SÃO PAULO – Dois dias após o presidente Jair Bolsonaro (sem partido) anunciar desistência do programa Renda Brasil e ameaçar de “cartão vermelho” membros da equipe econômica que sugerissem congelamento do salário mínimo e aposentadorias ou corte de benefícios de idosos e deficientes para viabilizar recursos para um plano de renda mínima, o tema segue em discussão nos bastidores da política.
Ontem (16), o relator da PEC (Proposta de Emenda à Constituição) do Pacto Federativo e do Projeto de Lei Orçamentária Anual (PLOA) de 2021 no Congresso Nacional, o senador Márcio Bittar (MDB-AC), foi autorizado pelo presidente a retomar as discussões sobre um novo programa social para suceder o auxílio emergencial, prorrogado até dezembro com repasses de R$ 300.
No mesmo dia, Bittar teve um encontro com o ministro Paulo Guedes (Economia), para tratar de possíveis fontes de financiamento do novo programa.
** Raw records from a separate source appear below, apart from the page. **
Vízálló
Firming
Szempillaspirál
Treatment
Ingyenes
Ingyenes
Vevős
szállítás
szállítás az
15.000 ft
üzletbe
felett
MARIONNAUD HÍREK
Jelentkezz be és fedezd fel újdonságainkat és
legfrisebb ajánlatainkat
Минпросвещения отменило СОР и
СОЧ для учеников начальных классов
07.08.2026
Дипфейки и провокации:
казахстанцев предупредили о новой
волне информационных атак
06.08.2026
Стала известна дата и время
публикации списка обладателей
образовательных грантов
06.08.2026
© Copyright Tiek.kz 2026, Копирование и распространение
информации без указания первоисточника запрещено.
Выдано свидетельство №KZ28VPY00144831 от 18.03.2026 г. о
O parlamentar, no entanto, disse que não anteciparia informações sobre os caminhos estudados ou valores planejados.
A posição mais cautelosa foi adotada depois de duras críticas de Bolsonaro à ideia ventilada pela equipe econômica de não conceder reajuste aos benefícios previdenciários, como aposentadorias, pensões, auxílios-doença e salários-família, por dois anos – o que na prática culminaria em perda de poder de compra de parcelas vulneráveis da população, apesar de as expectativas de inflação baixa no período.
Desde o vídeo do presidente, analistas políticos têm monitorado o comportamento de três elementos no campo do risco fiscal. O primeiro seria o novo desgaste gerado em integrantes da equipe econômica pela ameaça de “cartão vermelho” um mês após uma “debandada” de quadros importantes da pasta.
A fala de Bolsonaro gerou especulações sobre a situação do secretário especial de Fazenda, Waldery Rodrigues. Foi ele que disse, em entrevista ao portal G1, que a equipe econômica estudava o congelamento por dois anos do reajuste de aposentados e pensionistas para assegurar recursos para o Renda Brasil. Segundo ele, também estava em avaliação a restrição do acesso ao seguro-desemprego.
Depois das duras críticas, Bolsonaro fez um gesto público em apoio ao comandante da equipe econômica. Durante a cerimônia de posse do ministro da Saúde, general Eduardo Pazuello, o presidente disse que Guedes “tomou uma série de medidas” para preservar empregos formais no país e parabenizou o ministro.
O segundo ponto monitorado seriam os rumos da discussão sobre o novo programa de renda mínima caso passe à margem da equipe econômica e se concentre no Congresso Nacional. Neste caso, a avaliação é de um cenário mais negativo para o cumprimento do teto de gastos no ano que vem.
“Há que se atentar na continuidade das negociações sobre o programa – que chame ou não Renda Brasil. A discussão com menos participação do time econômico reforça riscos de gastos excessivos que já eram sentidos antes”, observam os analistas políticos da XP Investimentos.
“Há também que ser lembrado que o senador Márcio Bittar tem grande proximidade com o ministro Paulo Guedes. Este é um dado positivo, obviamente. Mas não deve ser levado em conta além do recomendável”, ponderam.
Por fim, observa-se como a repercussão do vídeo do presidente pode esfriar o debate sobre revisão de despesas obrigatórias e rompimento do piso de gastos orçamentários.
O relator Márcio Bittar promete a apresentação de uma proposta para o novo programa de renda mínima até a próxima terça-feira (22), mesma data em que o presidente da Comissão Mista do Orçamento, deputado Elmar Nascimento (DEM-BA), espera que o colegiado seja instalado no parlamento.
O senador tem chamado atenção para os “quase 10 milhões de invisíveis” que foram descobertos durante a pandemia. Ele argumenta que esse contingente, que estava fora de programas sociais e teve suas atividades fortemente impactadas pela crise do novo coronavírus, demandará um olhar especial do governo na saída do auxílio emergencial.